_Estratto fornito_
######

Pechino «invita» le aziende a controllo statale a comprare assets del gigante in crisi: la Lehman cinese si è tramutata in un’asta di Stato per palazzinari. Tutt’intorno, però, il caos regna sovrano
La notizia era nell’aria e a certificarlo era stato il +1,2% di chiusura a Hong Kong, formalmente giustificato unicamente dalla garanzia offerta dalla Pboc di protezione ai consumatori esposti al mercato immobiliare attraverso piani di investimento (circa il 60% dei cinesi). In realtà, la questione era un pochino più sistemica: Evergrande è di fatto in via di nazionalizzazione.
Reuters ha infatti rilanciato la notizia di una moral suasion - garbato eufemismo - del governo verso le aziende a controllo statale, immobiliari in testa, affinché acquistino gli assets del conglomerato caduto in disgrazia. Detto fatto, il Guangzhou City Construction Investment Group sta per comprare lo stadio della locale squadra di calcio e tutti i progetti residenziali nell’area circostante per 12 miliardi di yuan. E a conferma delle deliranti condizioni di onnipotenza in base alle quali Evergrande ha operato per anni, basti dire che il campo da gioco del Guangzhou FC Soccer può contenere più di 100.000 spettatori. Di fatto, il più grande al mondo per capienza. Fra le altre aziende in predicato di divenire protagoniste del bail-out mascherato figurano inoltre Vanke, China Jinmao Holdings e China Resources Land.

######

_Materiale fornito_
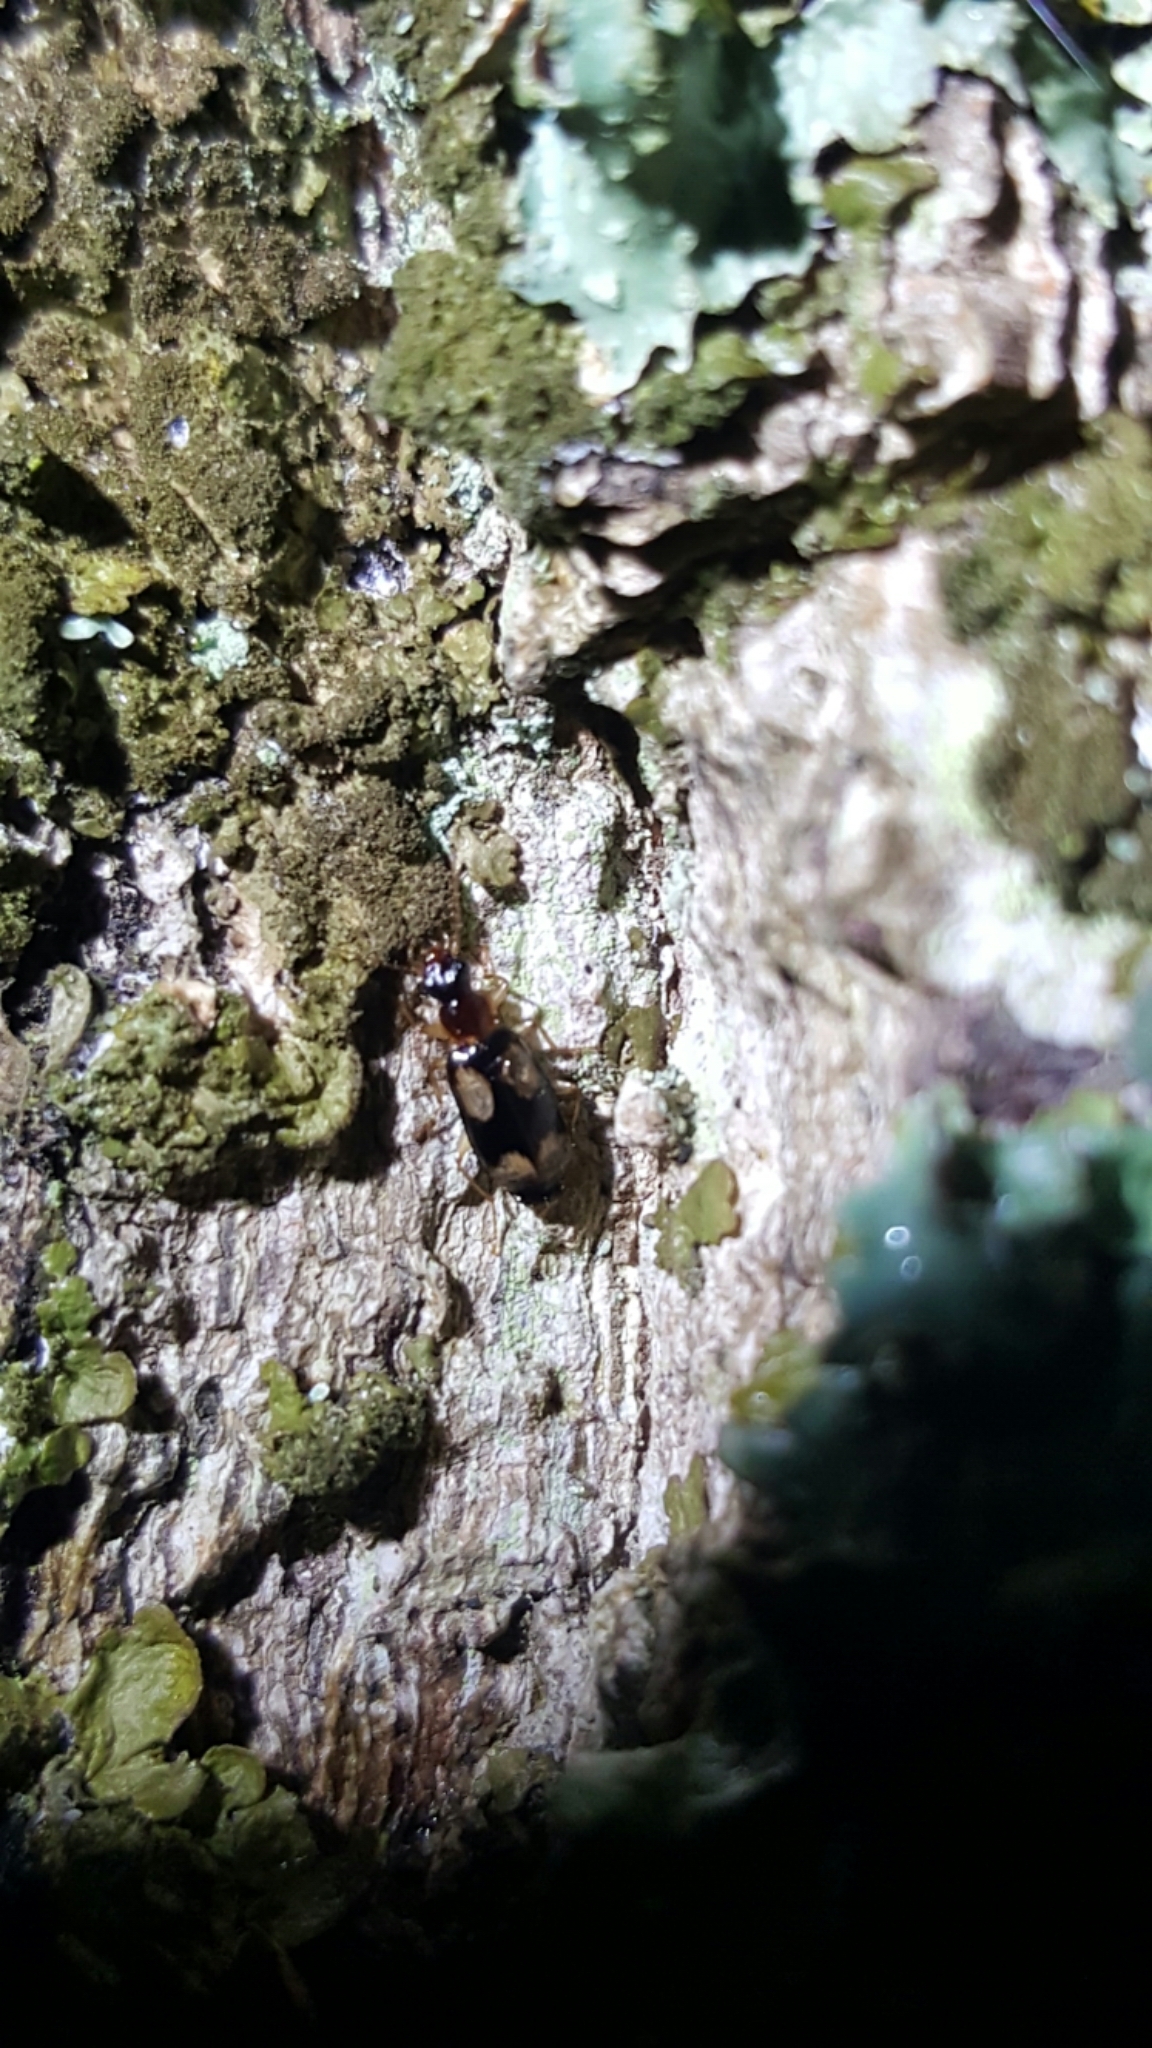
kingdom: Animalia
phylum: Arthropoda
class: Insecta
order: Coleoptera
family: Carabidae
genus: Dromius
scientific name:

######

_Consegna_
Nell'articolo su Evergrande, quanti spettatori può contenere lo stadio del Guangzhou FC Soccer?

_Risposta_
Più di 100.000 spettatori.